───── Document excerpt

Micro-programmed Control:

• The control signals associated with operations are stored in special memory units that are inaccessible by the programmer as control words.
• Control signals are generated by a program that is similar to machine language programs.
• It leads to a slower operating speed because it takes time to fetch microinstructions from the control store and then execute them.
• Control word: A control word is defined as a word whose individual bits are used to represent the various control signals.
• Micro-routine: A sequence of control words corresponding to the control sequence of a machine instruction constitutes the micro routine for that instruction,
• Micro-instruction: Individual control words in this micro routine are referred to as microinstructions.
• Micro-program: A sequence of microinstructions is called a microprogram, which is stored in a ROM or RAM called a control memory CM.

• Control Store: The micro-routines for all instructions in the instruction set of a computer are stored in a special memory called the control store.
• The format for control word is as follows:   

Micro-instructions are commonly divided into two categories: horizontal and vertical.

Horizontal Micro-Programming Control: Each micro-instruction is a series of bits each of which represents a single control line.

• In this design, the Control signal is expressed with a decoded binary format per Control Signal.

──────────

● Requirement 1
Please copy out the micro-programmed control notes with "types" in place of "categories", beginning at "Micro-instructions are commonly" and stopping after "single control line.".
● Requirement 2
Carry the micro-programmed control notes forward from their last sentence.

───── Recorded information

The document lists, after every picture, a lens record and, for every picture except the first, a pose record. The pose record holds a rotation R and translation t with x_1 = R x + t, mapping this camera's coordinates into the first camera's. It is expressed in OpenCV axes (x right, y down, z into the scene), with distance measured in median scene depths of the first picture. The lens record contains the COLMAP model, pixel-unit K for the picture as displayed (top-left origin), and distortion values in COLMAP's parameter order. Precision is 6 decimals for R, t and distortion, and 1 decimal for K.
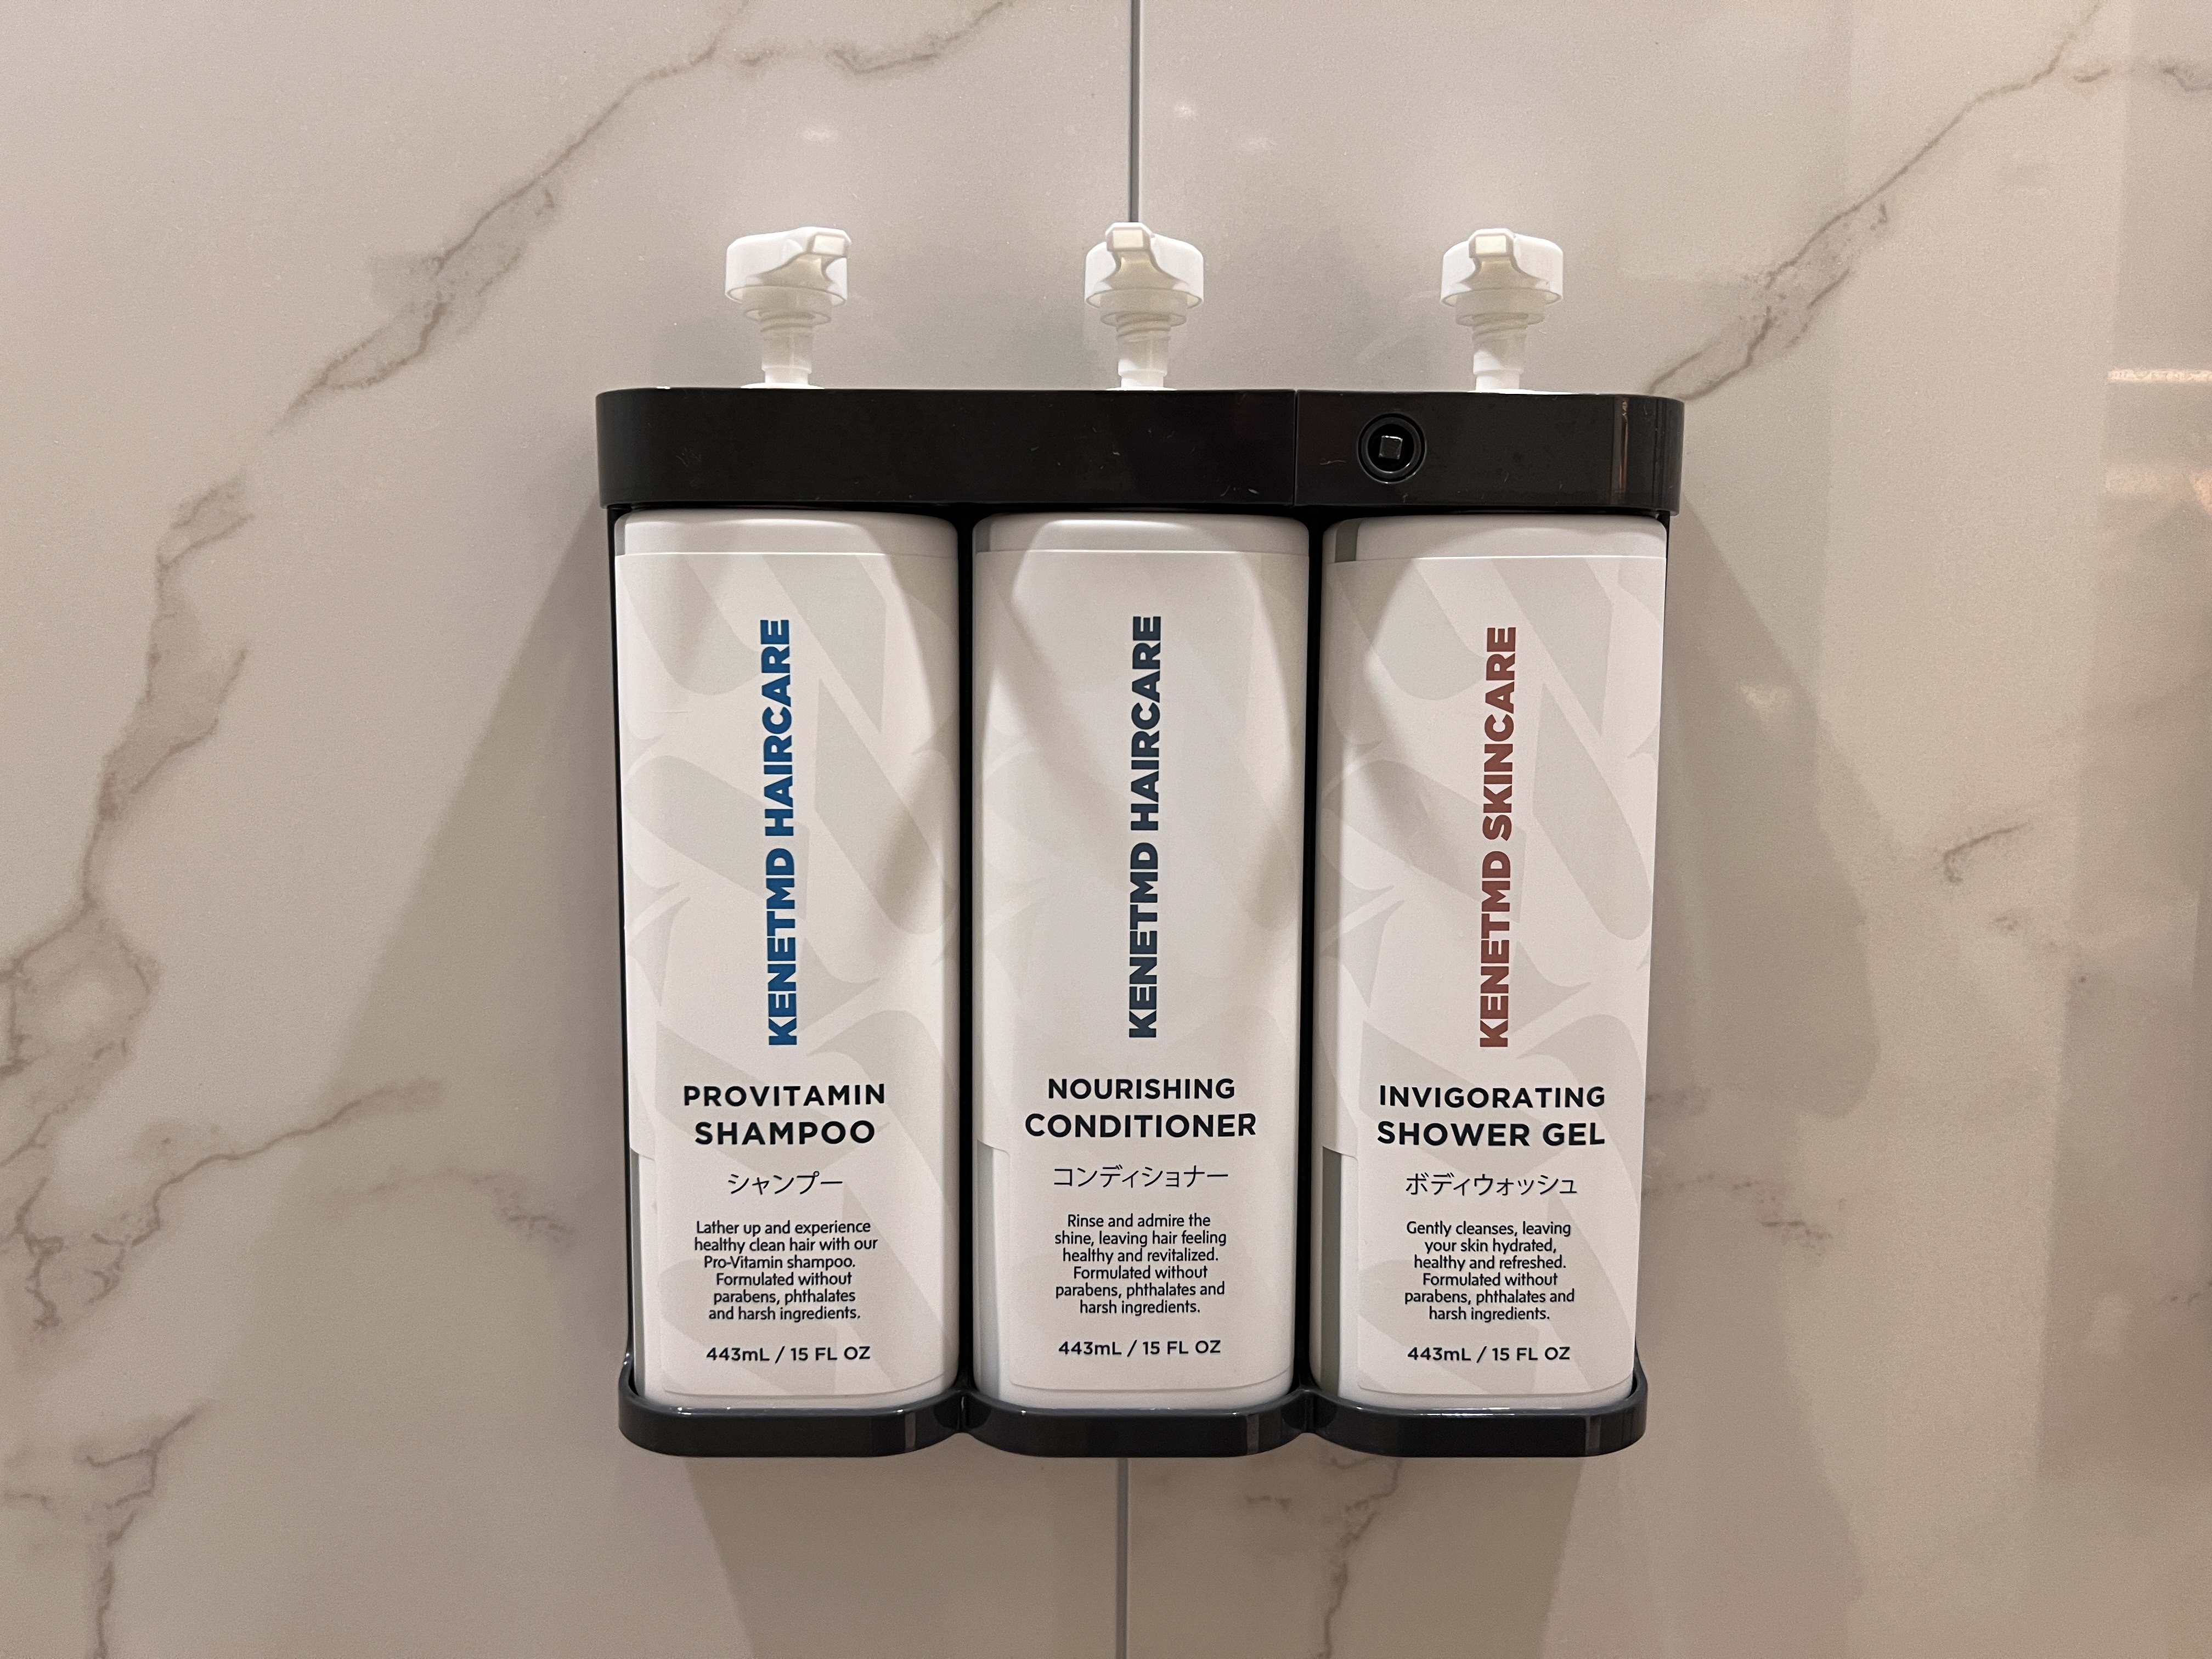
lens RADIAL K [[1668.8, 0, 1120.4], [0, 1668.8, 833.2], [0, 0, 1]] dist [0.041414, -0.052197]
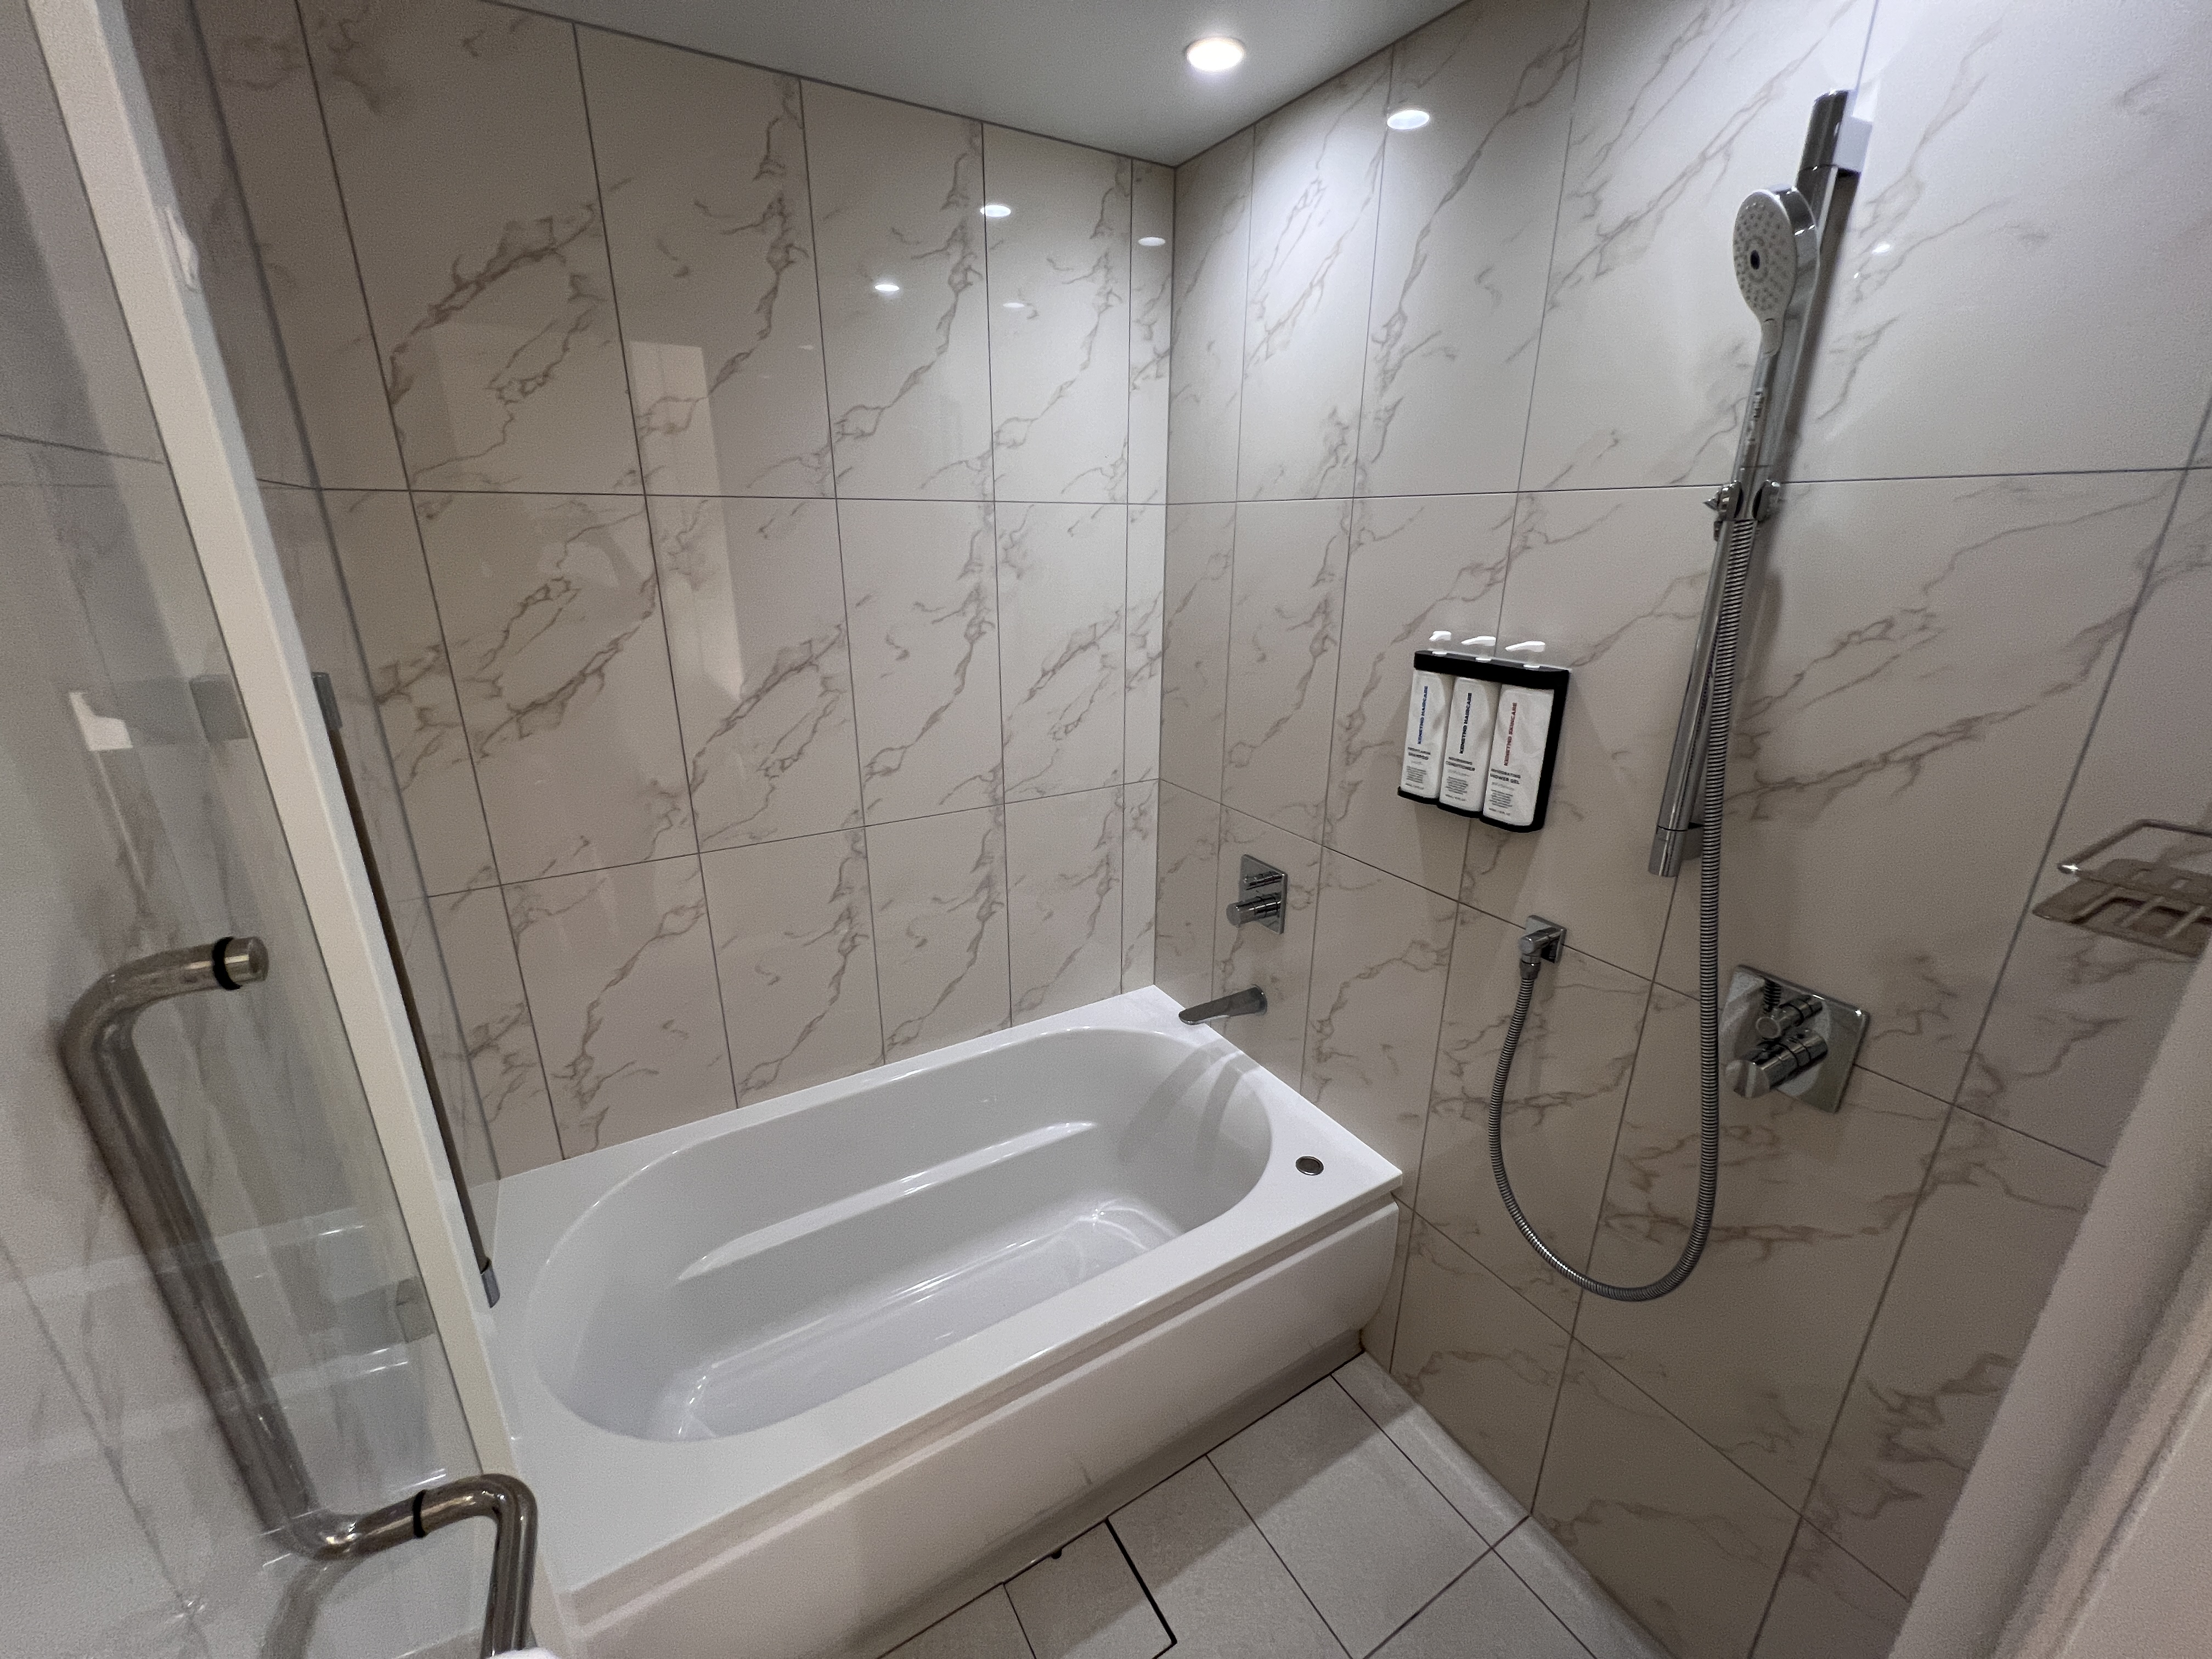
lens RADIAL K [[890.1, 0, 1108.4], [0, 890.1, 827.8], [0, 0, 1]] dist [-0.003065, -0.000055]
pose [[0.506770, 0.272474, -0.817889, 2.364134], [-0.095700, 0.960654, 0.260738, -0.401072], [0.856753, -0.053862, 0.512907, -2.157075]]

──────────
───── Recorded information

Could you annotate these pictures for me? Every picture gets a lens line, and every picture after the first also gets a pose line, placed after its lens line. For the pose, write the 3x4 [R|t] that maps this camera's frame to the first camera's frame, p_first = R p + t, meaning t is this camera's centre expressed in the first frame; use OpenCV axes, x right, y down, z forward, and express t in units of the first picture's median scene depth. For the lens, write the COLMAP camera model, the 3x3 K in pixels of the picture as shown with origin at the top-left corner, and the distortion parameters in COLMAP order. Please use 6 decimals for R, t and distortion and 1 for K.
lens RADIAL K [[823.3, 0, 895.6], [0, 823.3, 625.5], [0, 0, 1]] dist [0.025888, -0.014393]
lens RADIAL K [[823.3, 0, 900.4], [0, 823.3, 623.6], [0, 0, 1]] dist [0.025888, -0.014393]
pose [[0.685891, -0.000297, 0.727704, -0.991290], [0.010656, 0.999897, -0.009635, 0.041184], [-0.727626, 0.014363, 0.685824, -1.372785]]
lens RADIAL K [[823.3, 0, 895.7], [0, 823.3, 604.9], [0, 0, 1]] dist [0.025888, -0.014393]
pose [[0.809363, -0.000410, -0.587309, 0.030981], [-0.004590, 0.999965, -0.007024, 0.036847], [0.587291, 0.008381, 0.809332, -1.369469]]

──────────

● Result 1
Micro-instructions are commonly divided into two types: horizontal and vertical.

Horizontal Micro-Programming Control: Each micro-instruction is a series of bits each of which represents a single control line.

● Result 2
• There is no need for an external decoder to generate the control signal.
• It is a bit flexible as compared to a hardwired control unit since it allows modification easily as compared to a hardwired control unit.
• This concept is not in practice since managing the signals in the decoded format is not as easy as it leads to longer instructions.

Horizontal micro-instructions are characterized by:

• Long formats;
• Ability to express a high degree of parallelism;
• Minimally encoded scheme
• Many resources can be controlled
• Operating speed is low

Vertical Micro-Programming Control: Groups of bits in the micro-instruction represent commands. This requires de-multiplexing or decoding before execution of the control commands.

• In this Control Unit, the Control signal is expressed in encode binary format.
• It requires an external decoder to decode the signal and process them.
• It provides the ease for implementation of new instructions because of the encoded binary format.

Vertical micro-instructions are characterized by:

• Short formats;
• Limited ability to express micro-operation parallelism;
• Highly encoded schemes, hence considerable lightly encoded.
• Operating speed is high

Comparison between Horizontal and Vertical Micro-programming

• Horizontal microinstruction control is faster but requires greater length microinstructions.
• Horizontal programming allows more than one signal to be activated at the same time without any hardware modifications but vertical microprogramming require modification to the instruction format.

Operations:

Instruction Fetch Step: Read into Instruction Register from Memory at the address indicated by the Program Counter register. Then increment the program counter pointing to the next instruction.

IR <= InstrCache[PC];

PC <= PC + 4;

Instruction Decode and Register Read Step:

RS <= RegFile[IR[25:21]];

RT <= RegFile[IR[20:16]];

Immediate <= sign-extend(IR[15:0]);

pcALUOut <= PC + (Immediate << 2);

ALU Operation:

This is instruction-specific since control knows the instruction type.

R-Type Instruction: ALUOut <= RS op RT

Memory-Reference Instr: ALUOut <= RS + Immediate

Branch Instruction: If (RS/x compare RT/y) PC <= ALUOut

Jump Instruction: PC <= (PC(31:28), (IR[25:0],2*b00))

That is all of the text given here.